[Work instructions]: Pull out every line of the records below that contains the word "data", and copy each such line in full. Case counts when matching.

[Material for this exercise]:
* * * * * * * * *
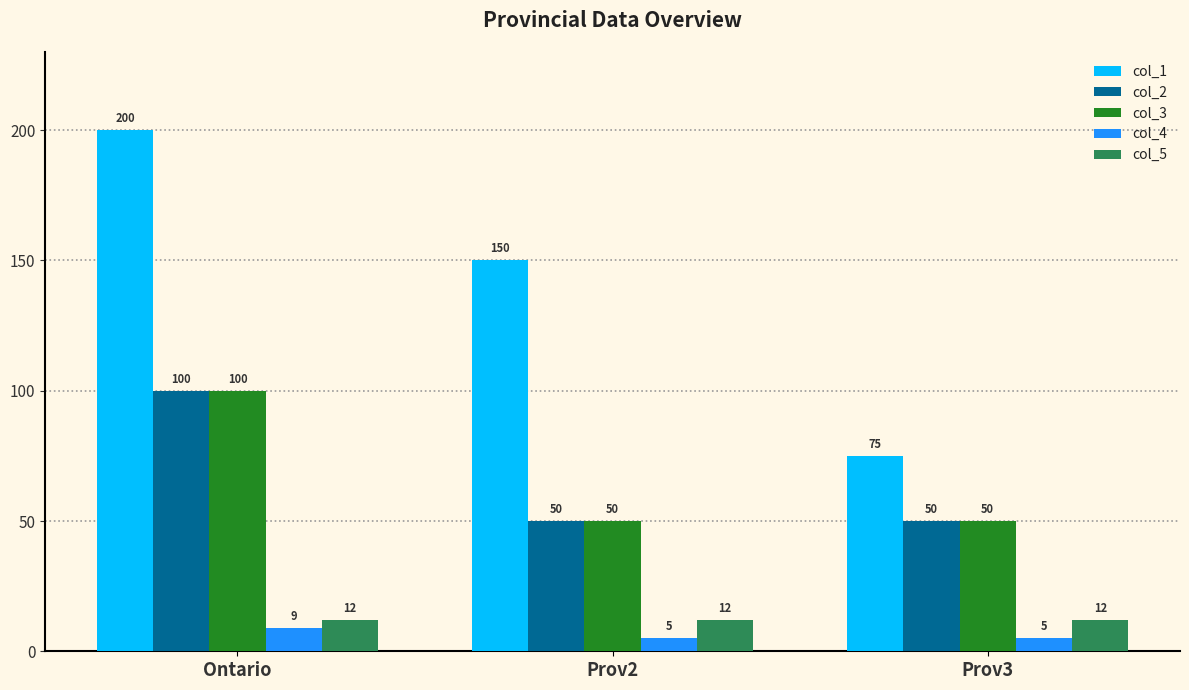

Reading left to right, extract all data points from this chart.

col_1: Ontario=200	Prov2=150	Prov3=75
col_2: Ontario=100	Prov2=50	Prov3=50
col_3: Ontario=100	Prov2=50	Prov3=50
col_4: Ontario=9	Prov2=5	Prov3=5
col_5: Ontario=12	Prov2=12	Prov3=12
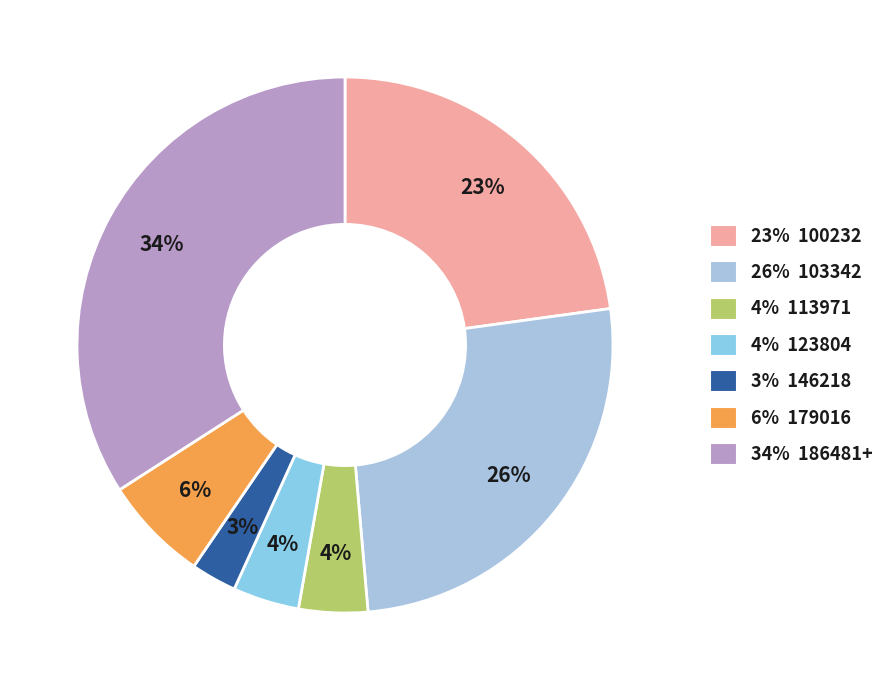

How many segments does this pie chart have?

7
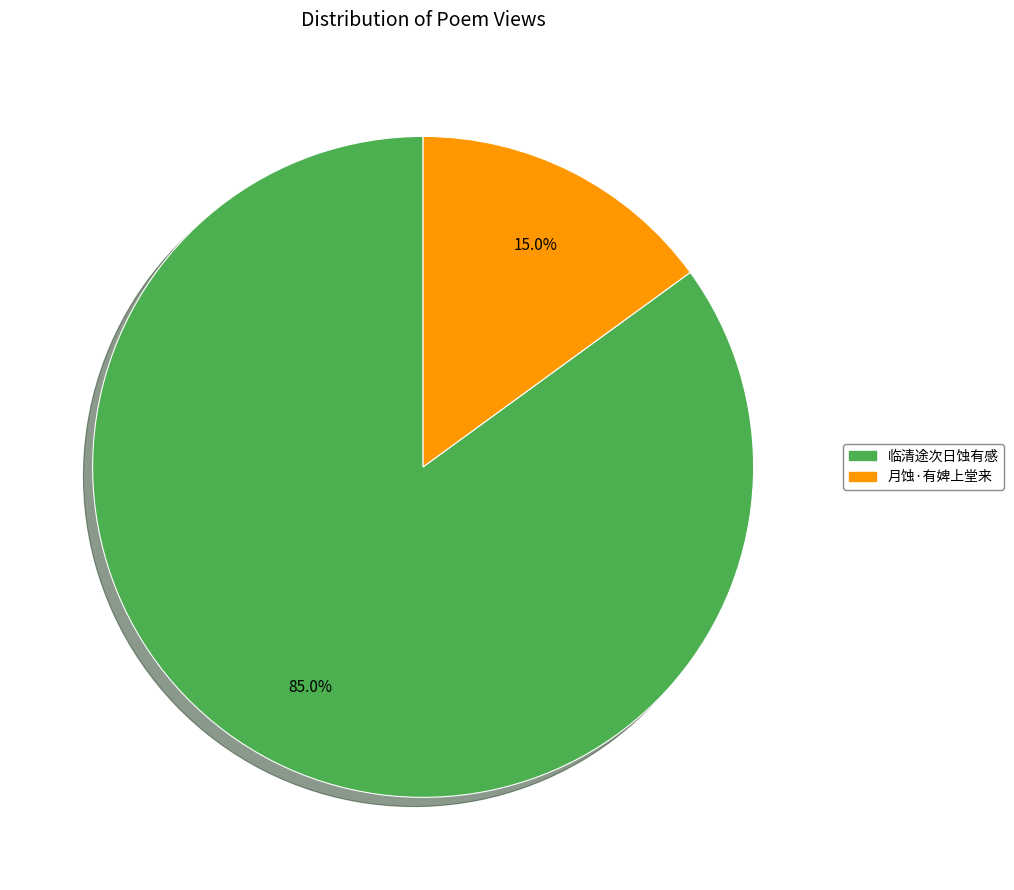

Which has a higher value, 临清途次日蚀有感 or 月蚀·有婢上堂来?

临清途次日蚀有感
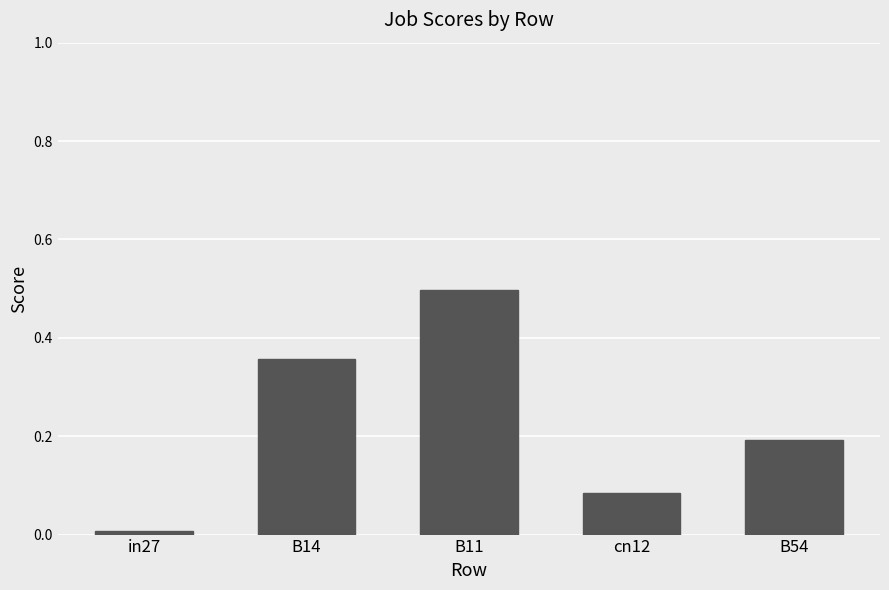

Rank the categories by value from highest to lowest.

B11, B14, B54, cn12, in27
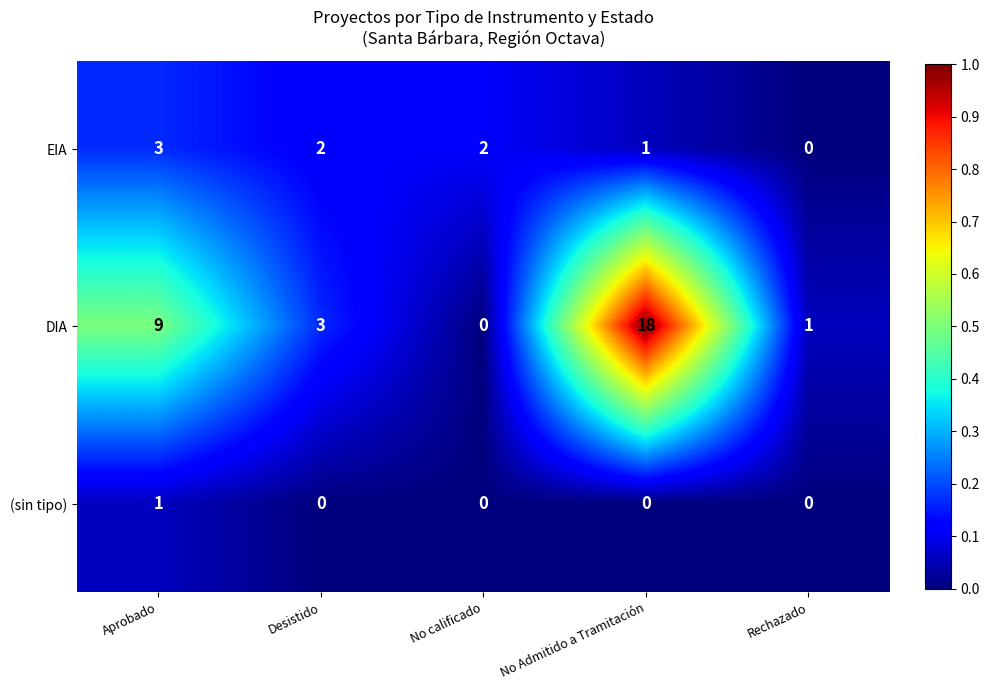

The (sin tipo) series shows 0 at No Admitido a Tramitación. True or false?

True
* * * * * * * * *
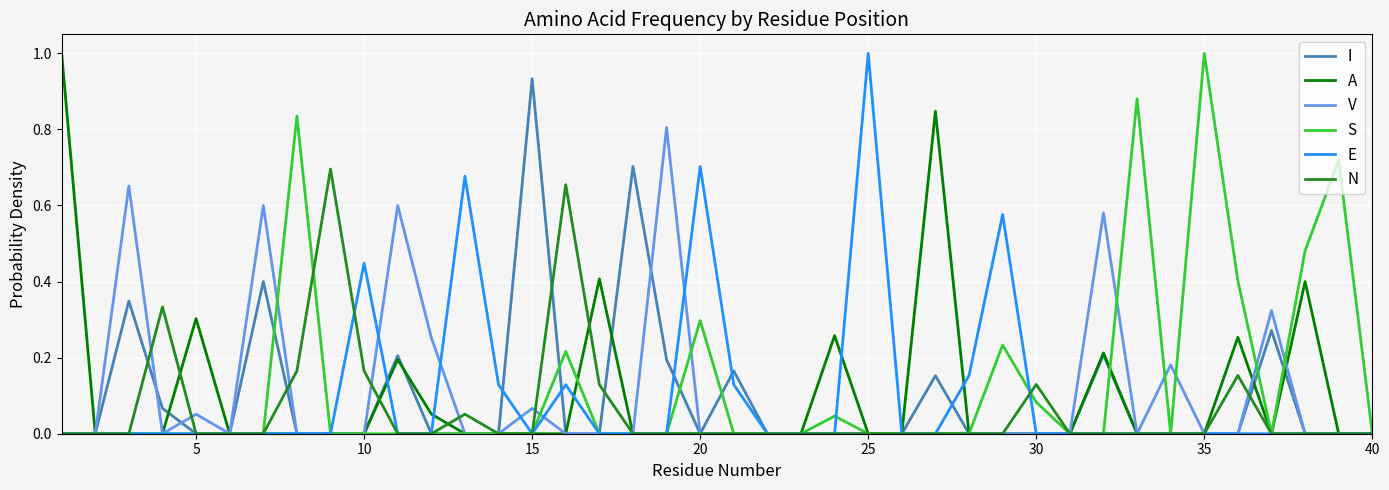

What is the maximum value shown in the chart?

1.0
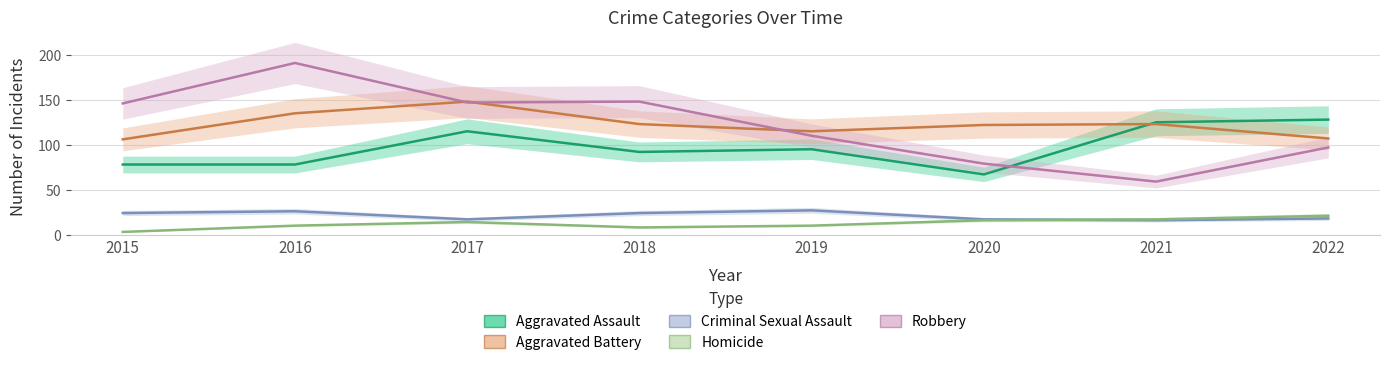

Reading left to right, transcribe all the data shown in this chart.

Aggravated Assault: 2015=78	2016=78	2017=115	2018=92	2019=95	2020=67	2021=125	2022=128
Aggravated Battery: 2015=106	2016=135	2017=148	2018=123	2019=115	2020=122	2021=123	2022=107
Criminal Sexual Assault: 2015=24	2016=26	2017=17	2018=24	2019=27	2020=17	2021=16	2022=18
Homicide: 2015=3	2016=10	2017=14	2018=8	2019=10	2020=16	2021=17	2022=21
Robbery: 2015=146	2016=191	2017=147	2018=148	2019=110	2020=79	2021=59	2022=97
* * * * * * * * *
[Answer box]:
Reading left to right, extract all data points from this chart.
Reading left to right, transcribe all the data shown in this chart.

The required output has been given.